Trump dovrà pagare la somma per dichiarazioni offensive pubbliche
Una corte di appello federale negli Stati Uniti ha confermato oggi che Donald Trump dovrà versare 83,3 milioni di dollari a Jean Carroll per diffamazione. Si tratta di un comunicato stampa ufficiale: i giudici hanno precisato che la sentenza della Corte Suprema che riconosceva a Trump l’immunità presidenziale non si applica alla causa civile per diffamazione intentata dalla donna.
Jean Carroll aveva accusato Trump di aggressione sessuale negli anni novanta in un camerino di New York. Dopo aver reso pubbliche le accuse nel 2019, la donna era stata oggetto di attacchi e insulti da parte dell’ex presidente tramite dichiarazioni pubbliche e social media. In un altro procedimento legale collegato alla vicenda, Trump era già stato ritenuto responsabile di abusi sessuali nei confronti di Carroll. La conferma della corte di appello rafforza dunque il risarcimento stabilito in primo grado e rappresenta un passo significativo per la giustizia civile negli Stati Uniti, sottolineando la responsabilità delle figure pubbliche nelle dichiarazioni verso singoli cittadini.
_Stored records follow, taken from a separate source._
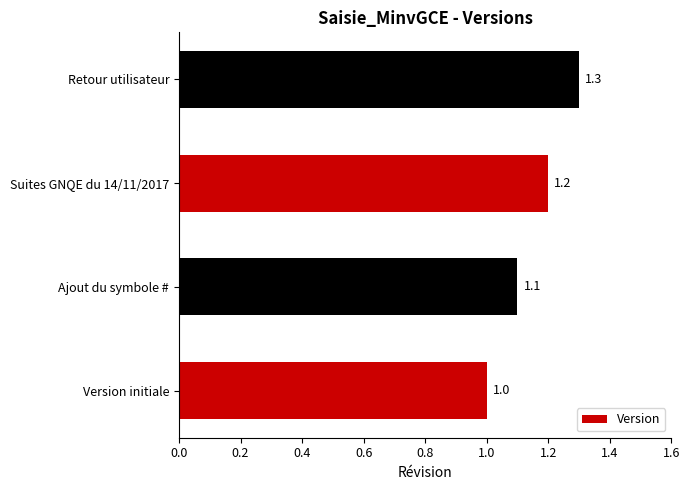

What is the smallest value displayed?

1.0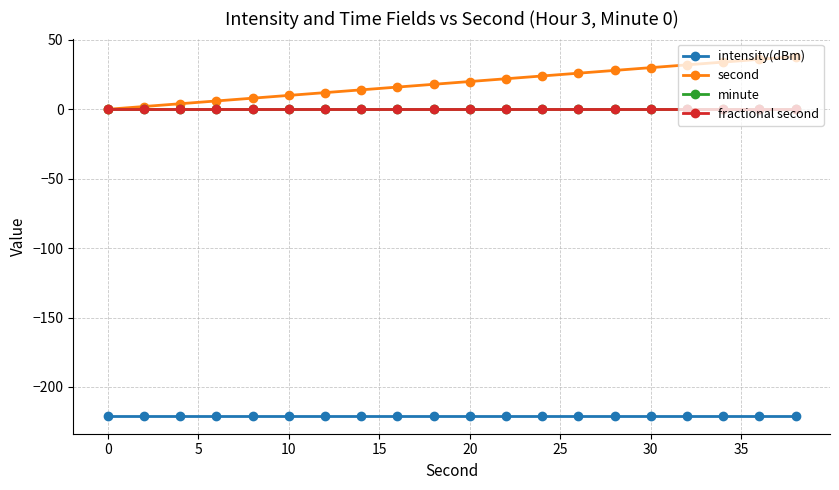

True or false: minute has more than 1 points higher than both neighbors.

False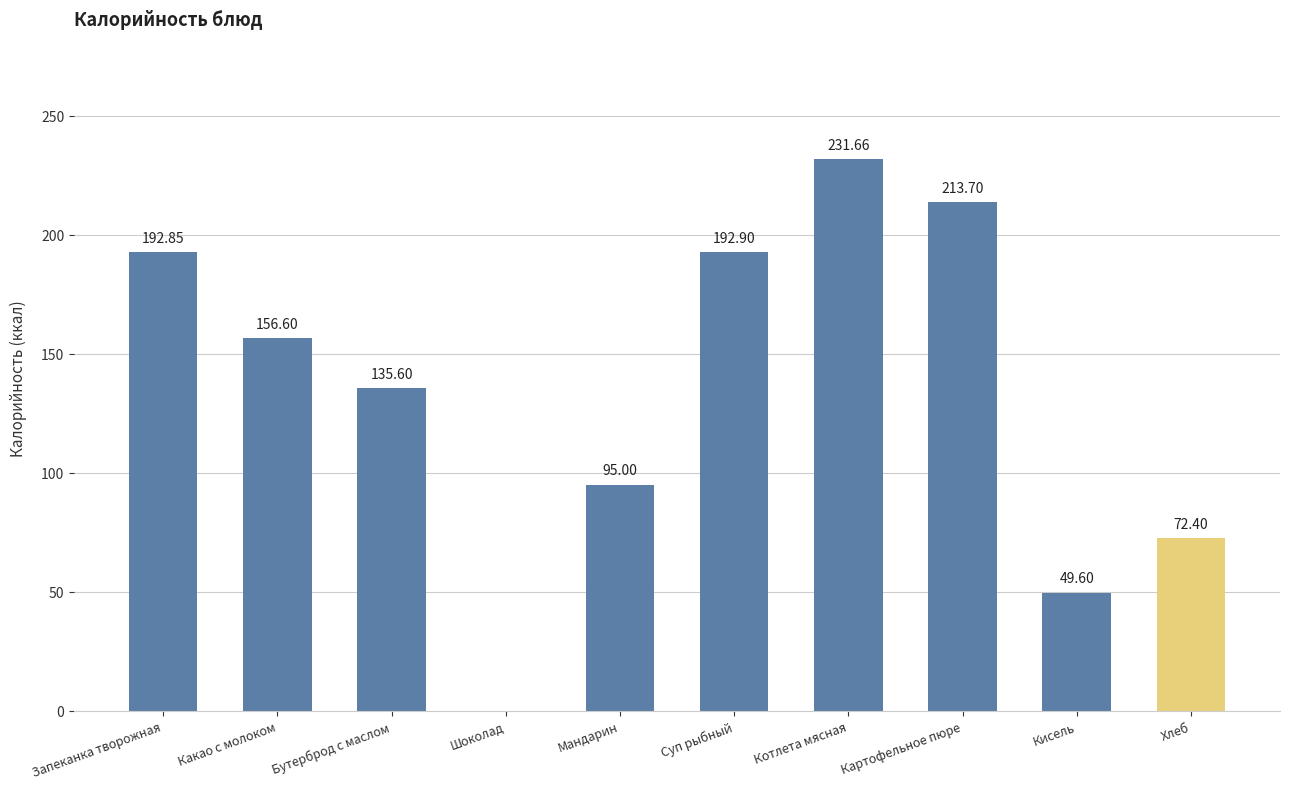

How many values are above zero?

9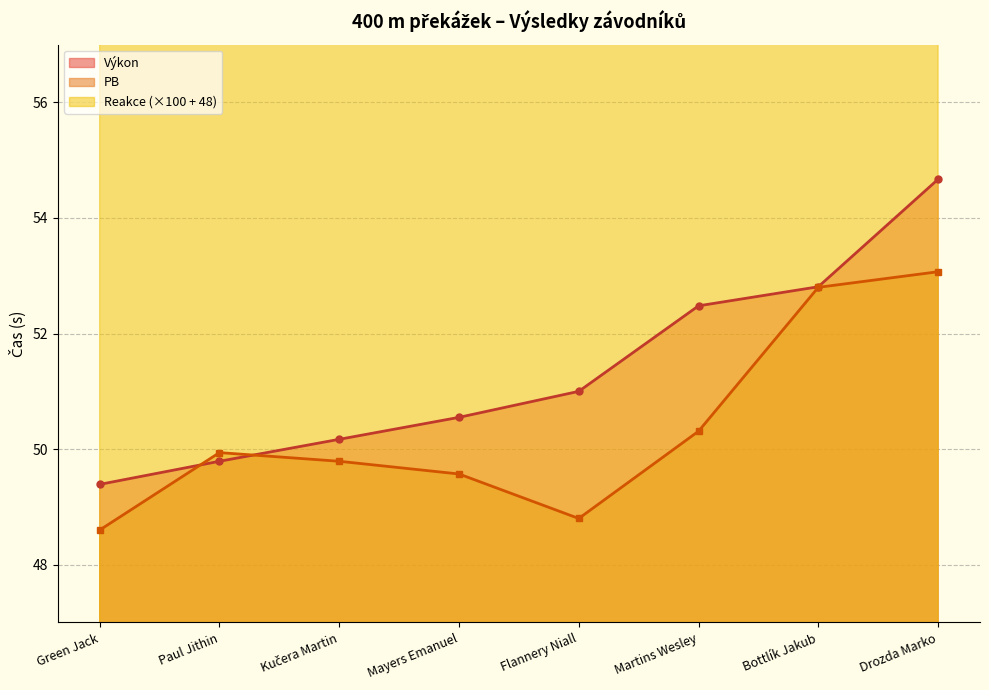

Does the chart display data point markers on the line(s)?

Yes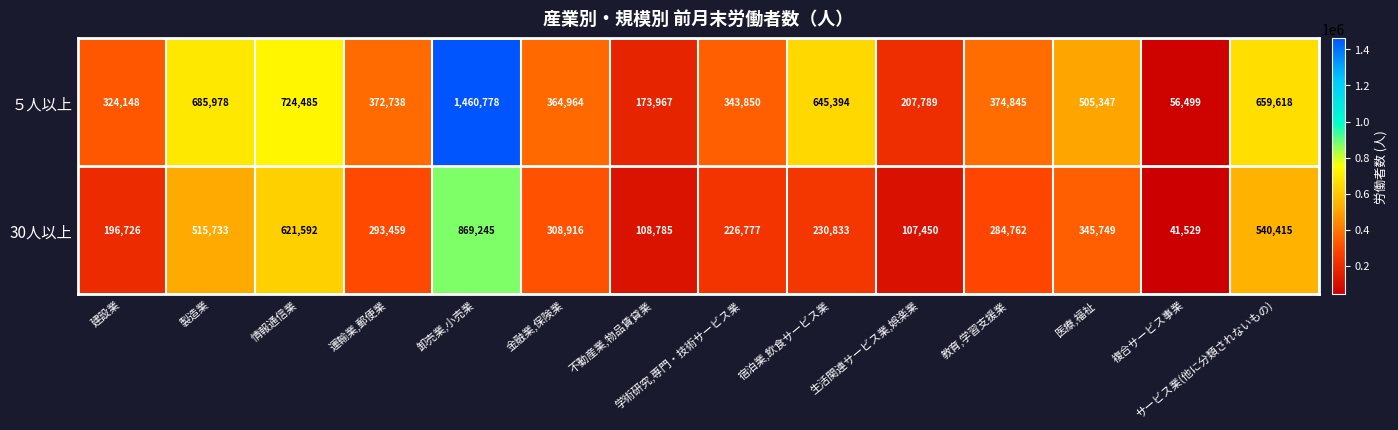

What is the difference between the ５人以上 values at 製造業 and 運輸業,郵便業?

313240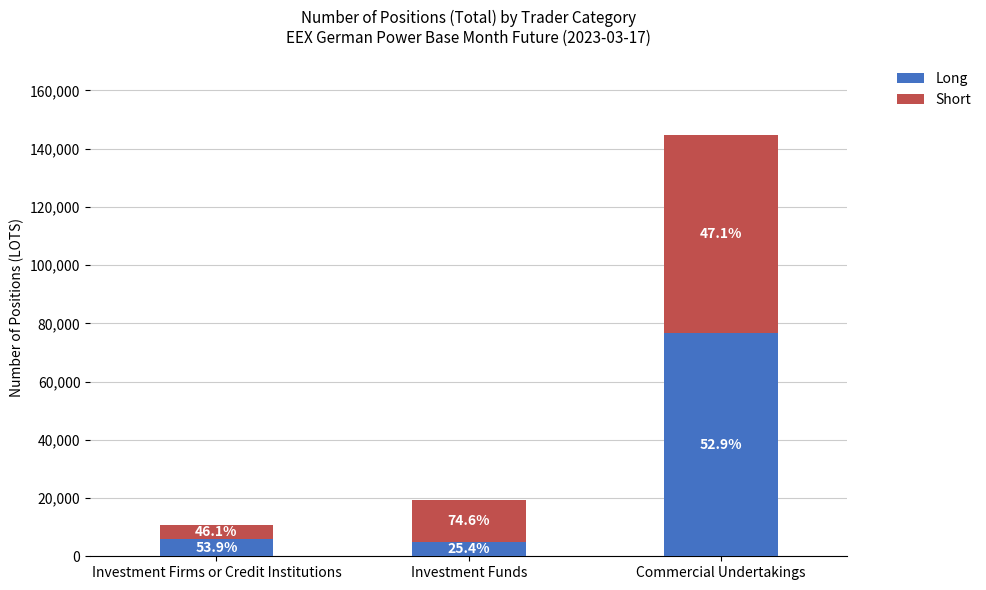

Where does the Short series first go above 14329?

Investment Funds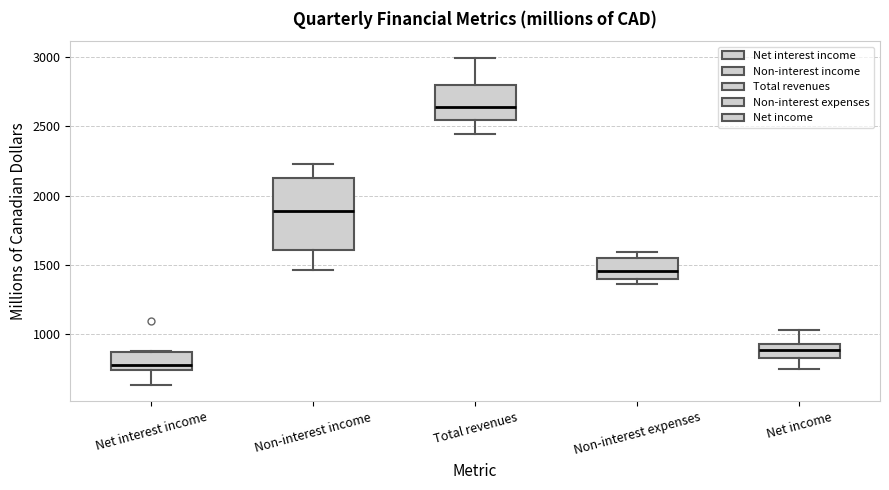

Comparing the boxes themselves (not the whiskers), which one is the tallest?

Non-interest income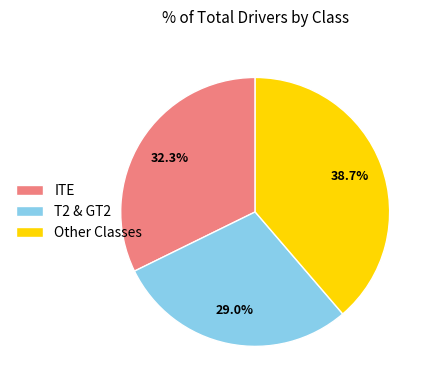

What is the smallest slice in the pie chart?

T2 & GT2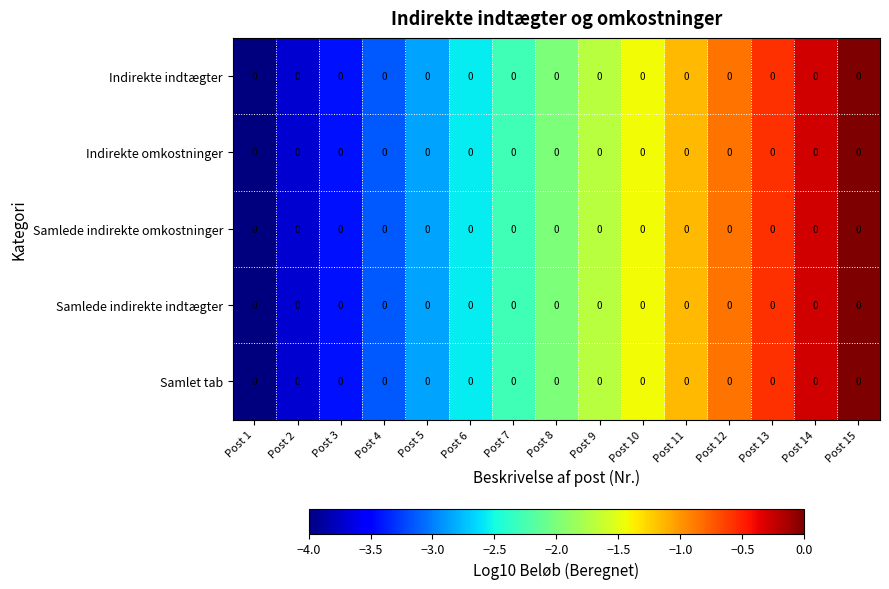

Which has a higher value, Post 14 or Post 13?

Post 14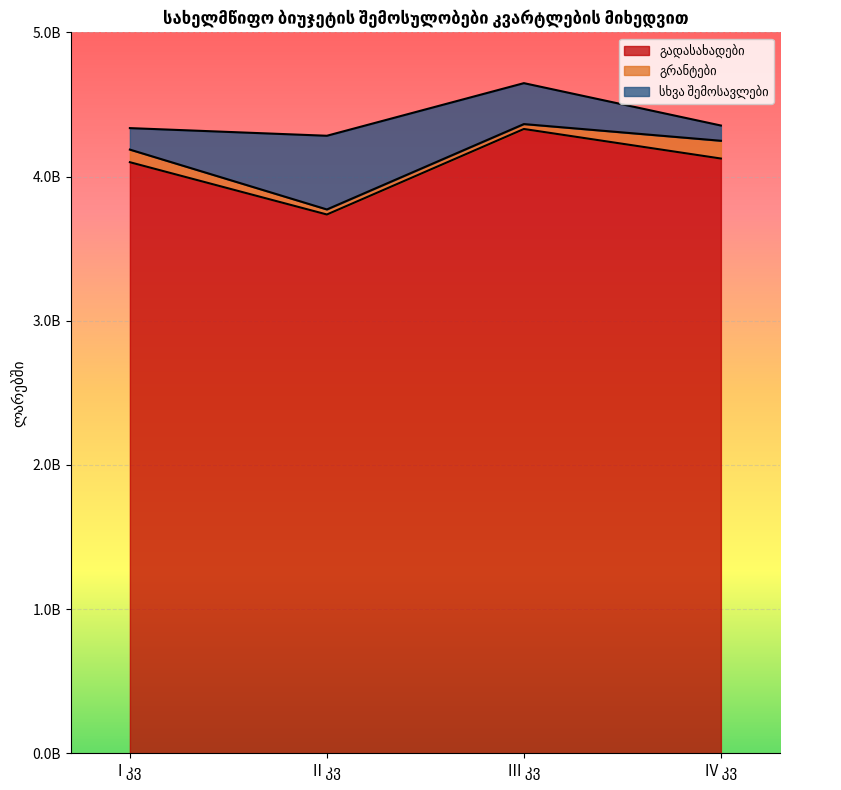

True or false: გადასახადები and გრანტები cross at least once.

False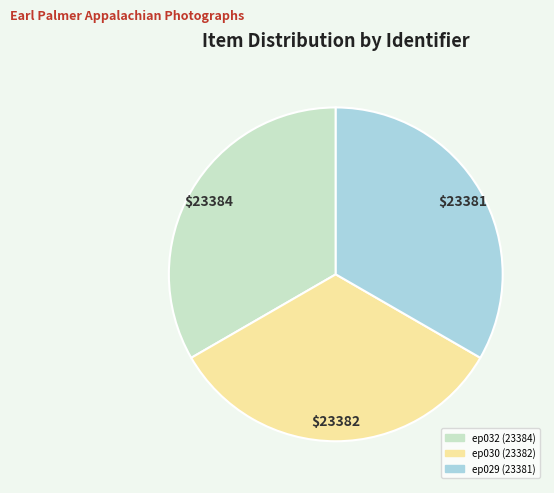

How many segments does this pie chart have?

3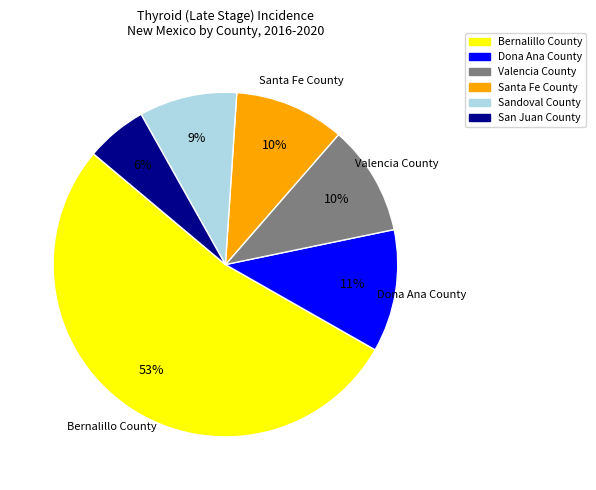

How many slices are in this pie chart?

6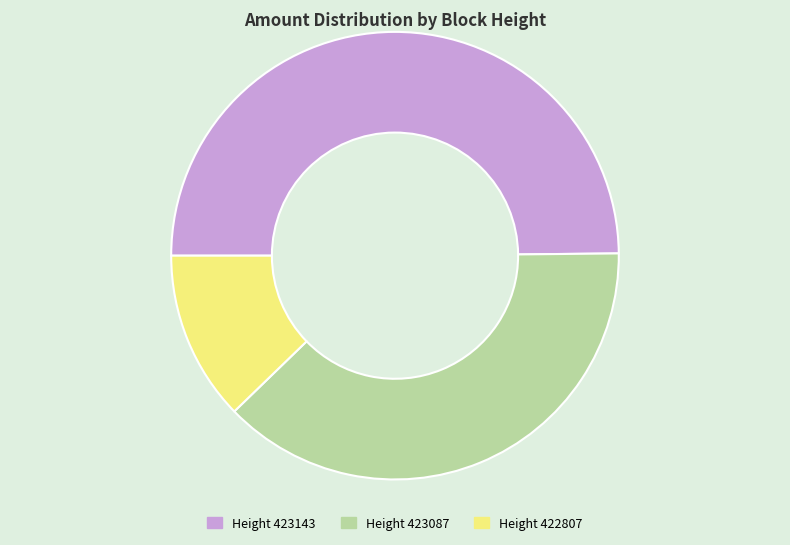

Does any single category account for the majority?

No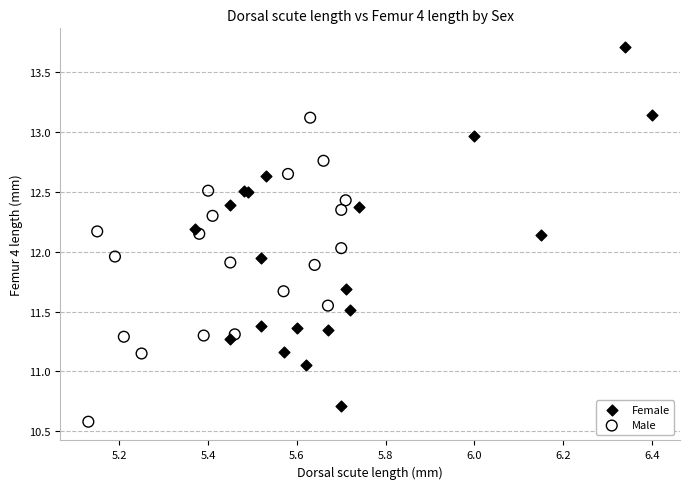

Which series has the widest spread of Y values?

Female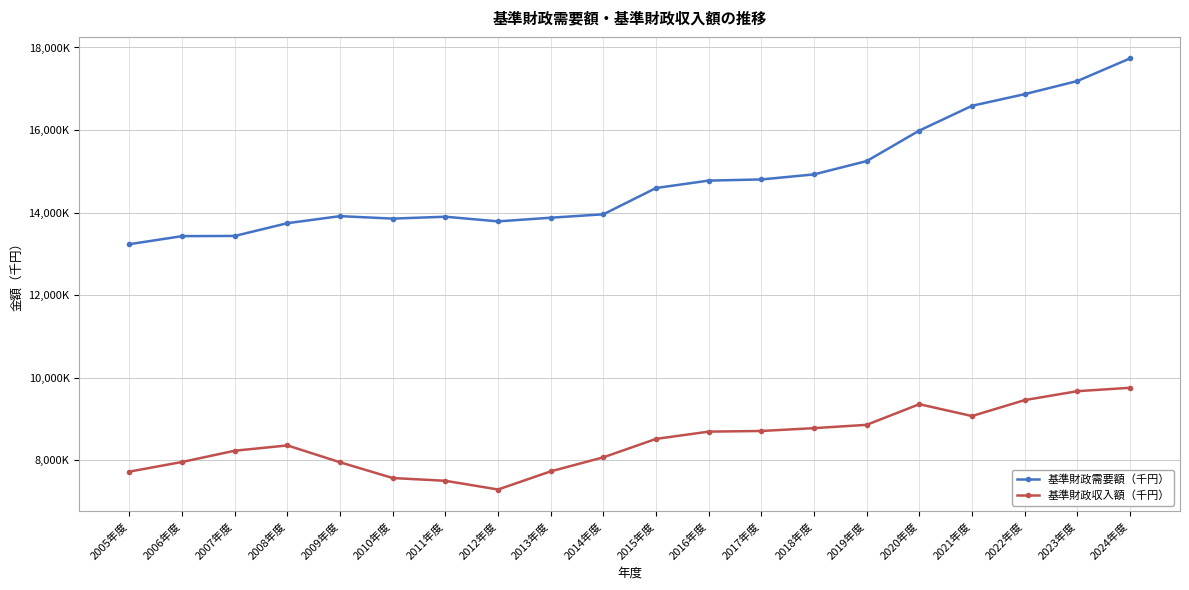

Which series has the largest total across all categories?

基準財政需要額（千円）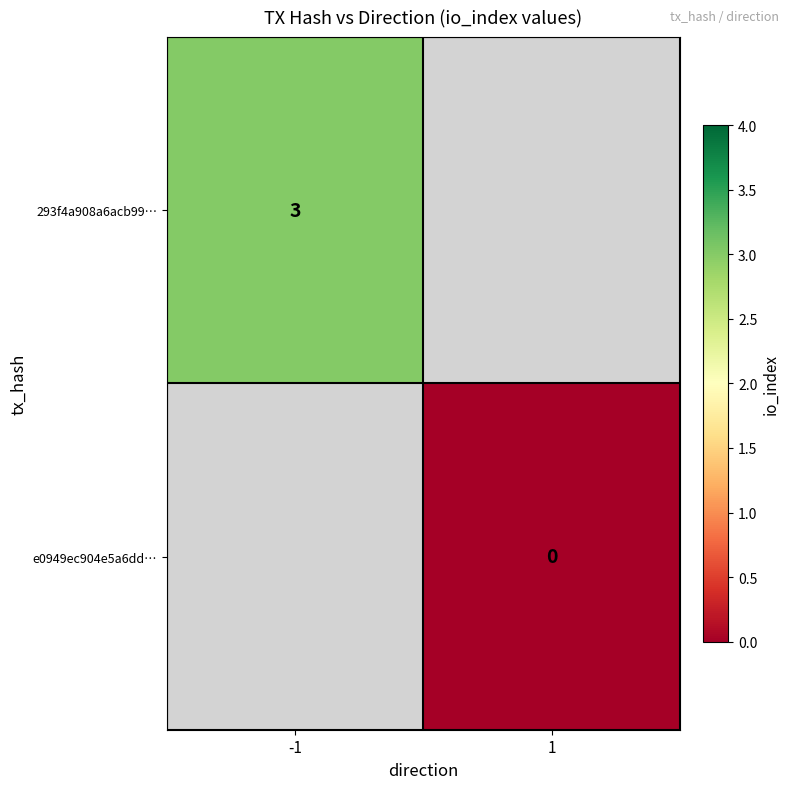

At how many categories does at least one series exceed 0?

1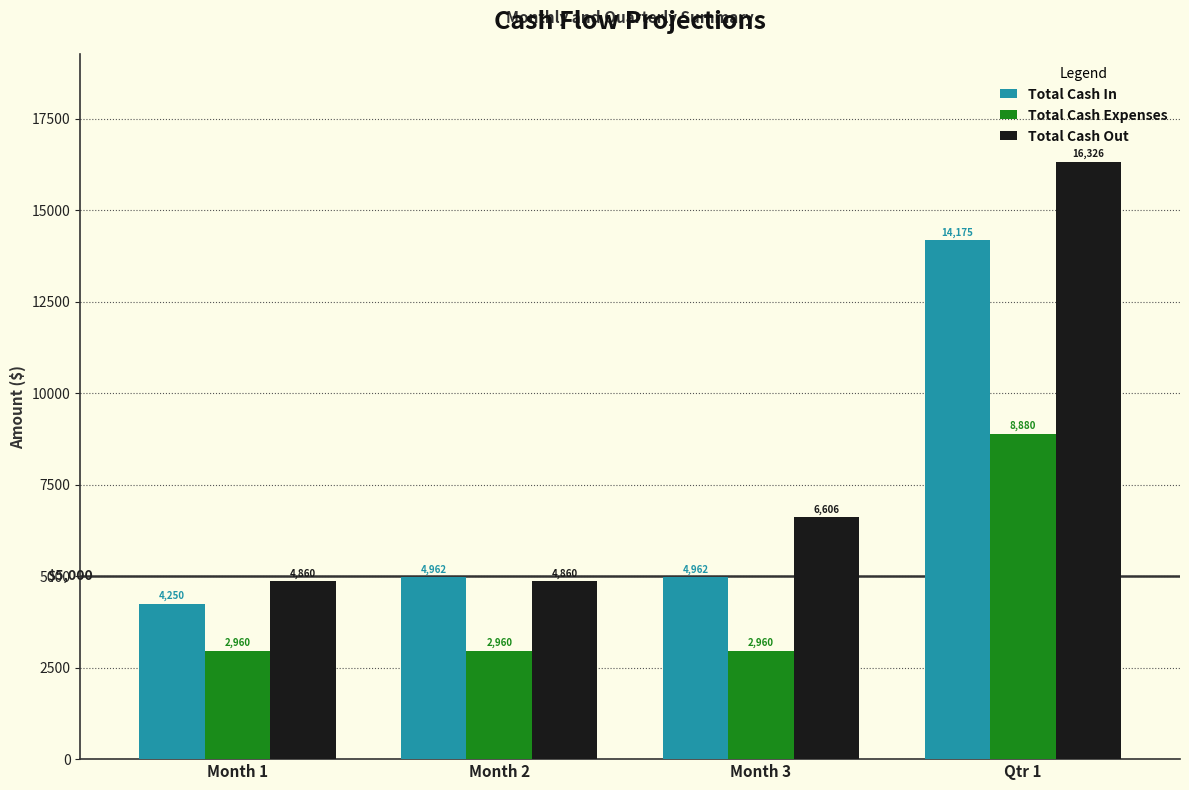

What position from the right is Month 2?

3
Secondo il comunicato stampa, gli esperti legali ritengono che questa decisione possa avere effetti sulla gestione futura di casi di diffamazione che coinvolgono ex funzionari pubblici e personalità politiche di alto profilo. La sentenza evidenzia anche l’importanza di distinguere l’immunità presidenziale dalle responsabilità civili personali, un punto cruciale ribadito oggi dai giudici della corte d’appello.